───── Texte proposé

Tu ne dois jamais m'interroger,
ni te soucier de savoir
d'où je viens,
ni comment je m'appelle, ni qui je suis !

La dramaturgie wagnérienne étant ce qu’elle est, poser cette condition au premier acte laisse penser que c’est par là que viendra la crise, et le schéma dramatique de l’œuvre est clair
1. L’acceptation
2. Le doute
3. La crise

Ensemble, le peuple, sans ailes…

La mise en scène de Yuval Sharon va mettre en valeur d’une part :

  • La sécurité totale d’un Lohengrin qui ne connaît pas le doute, profitant d’avoir sous la main un interprète aussi monolithique que Piotr Beczala (déjà en 2018).
  • La réaction des femmes : 
    • La fragilité d’Elsa, qui déjà au premier acte, s’est laissé faire plus qu’elle n’a pris l’initiative.
    • L’autorité d’Ortrud, sur un Telramund désespéré d’abord, et puis sur une Elsa encore indécise et qui finit par croire en sa parole. Elsa croit dans les mots, dans le discours, elle croit aux apparences, ce qui laisse aussi deviner qu’elle est sensible au discours de Lohengrin au premier acte puis à celui d’Ortrud au deuxième, elle ne sait distinguer les valeurs, le vrai du faux, l’être de l’apparence… Une Elsa sans certitudes, tel est le personnage qui apparaît au deuxième acte, mais qui va mûrir au fur et à mesure sa décision. Elle finit par savoir aussi ce qu’elle veut pour elle-même.

──────────
───── Entrées fournies

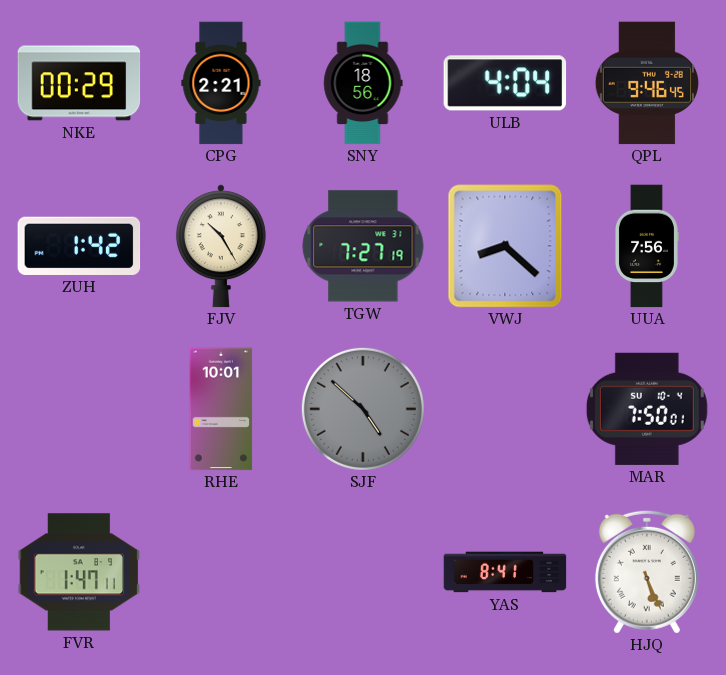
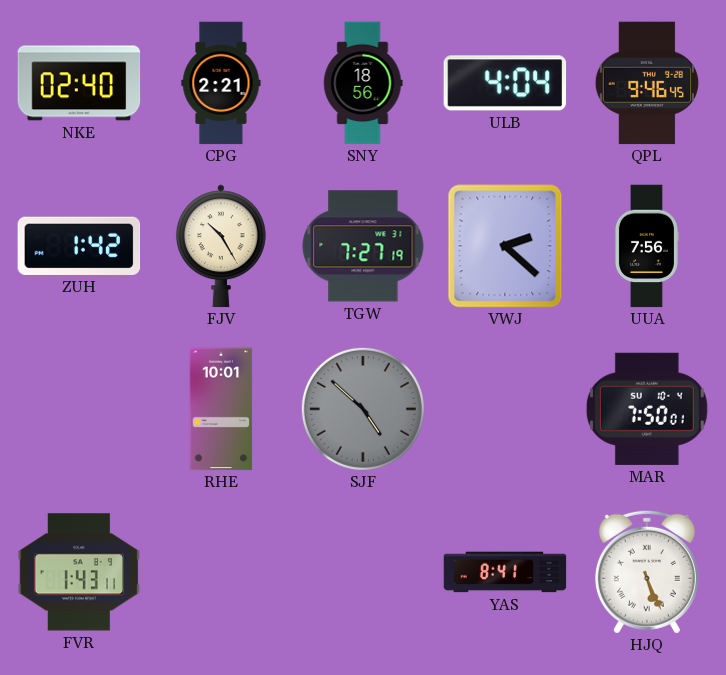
NKE: 00:29 -> 02:40
VWJ: 8:22 -> 2:22
FVR: 1:47 -> 1:43
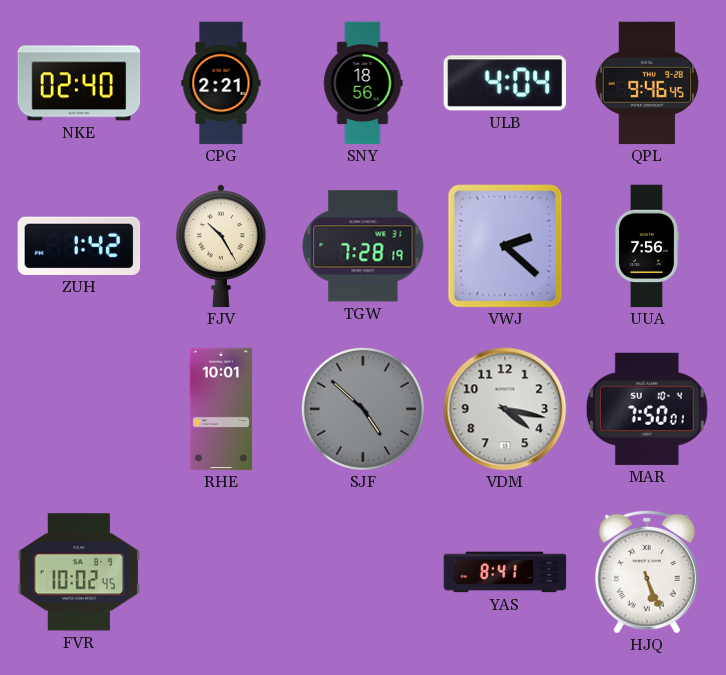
TGW: 7:27 -> 7:28
VDM: none -> 4:17
FVR: 1:43 -> 10:02
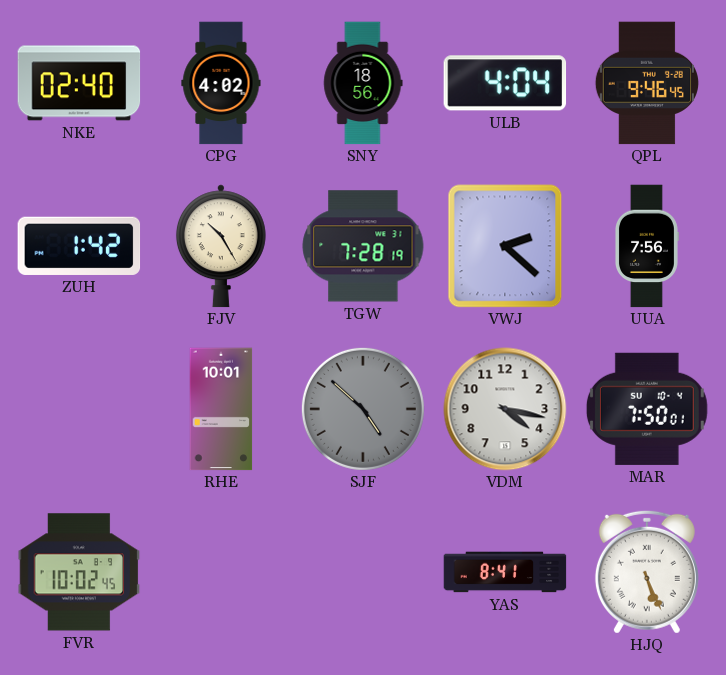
CPG: 2:21 -> 4:02
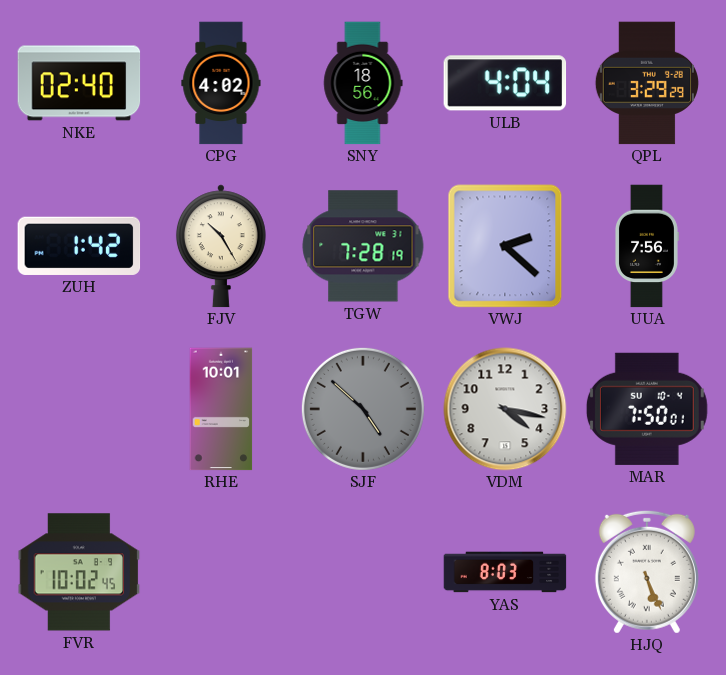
QPL: 9:46 -> 3:29
YAS: 8:41 -> 8:03
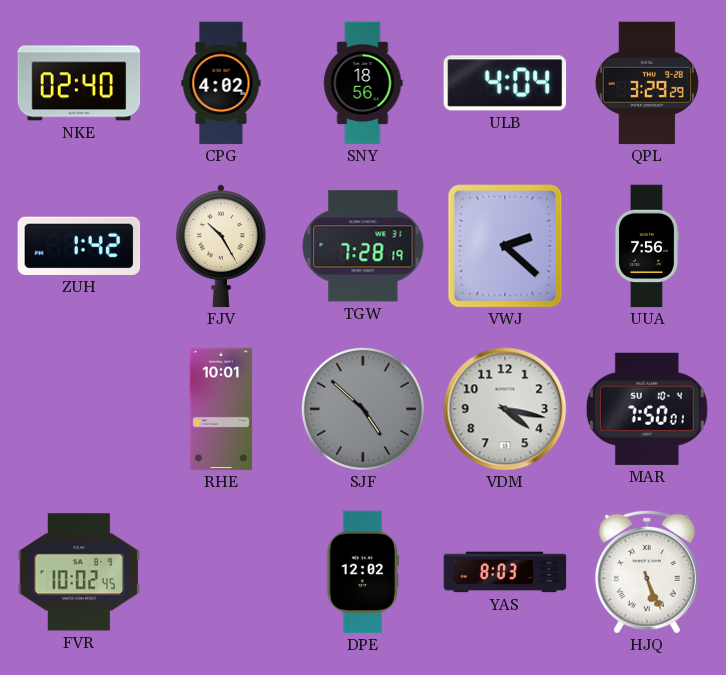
DPE: none -> 12:02
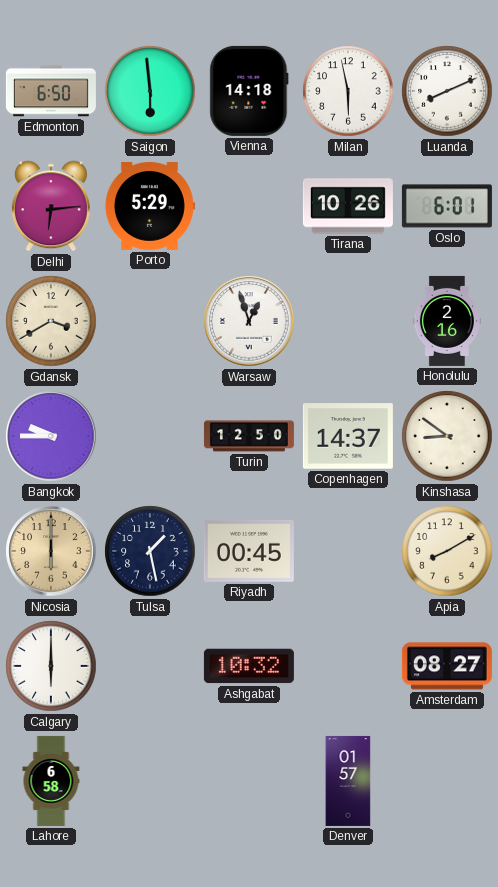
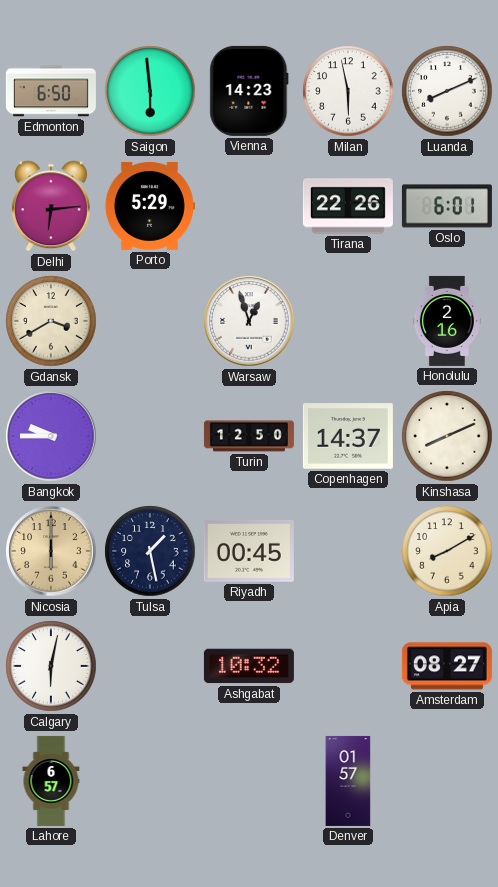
Vienna: 14:18 -> 14:23
Tirana: 10:26 -> 22:26
Kinshasa: 8:51 -> 8:11
Calgary: 6:00 -> 6:02
Lahore: 6:58 -> 6:57
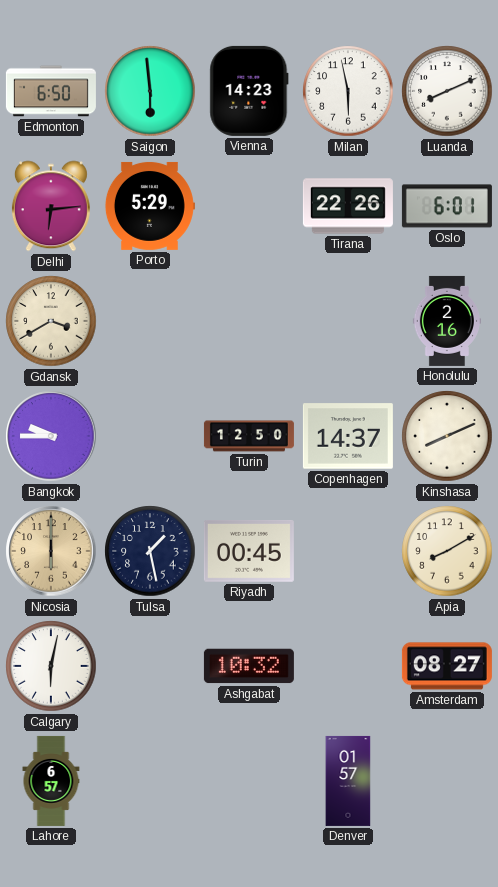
Warsaw: 12:57 -> none
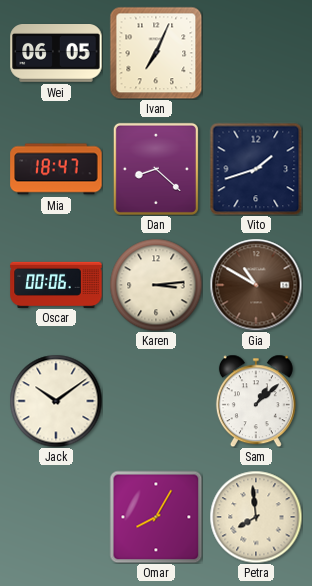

──────────

_Consignes_
[1] Recopiez fidèlement le passage du texte sur Lohengrin qui s'ouvre sur les mots « La mise en scène » et s'achève sur « n’a pris l’initiative. ».
[2] Présentez sous forme de liste numérotée, sans les lignes vides, la partie des entrées qui va de la ligne contenant « DPE: none -> 12:02 » jusqu'à la fin des entrées. Laissez les images de côté dans votre réponse.

_Réponses par consigne_
[1]
La mise en scène de Yuval Sharon va mettre en valeur d’une part :

  • La sécurité totale d’un Lohengrin qui ne connaît pas le doute, profitant d’avoir sous la main un interprète aussi monolithique que Piotr Beczala (déjà en 2018).
  • La réaction des femmes : 
    • La fragilité d’Elsa, qui déjà au premier acte, s’est laissé faire plus qu’elle n’a pris l’initiative.

[2]
1. DPE: none -> 12:02
2. Vienna: 14:18 -> 14:23
3. Tirana: 10:26 -> 22:26
4. Kinshasa: 8:51 -> 8:11
5. Calgary: 6:00 -> 6:02
6. Lahore: 6:58 -> 6:57
7. Warsaw: 12:57 -> none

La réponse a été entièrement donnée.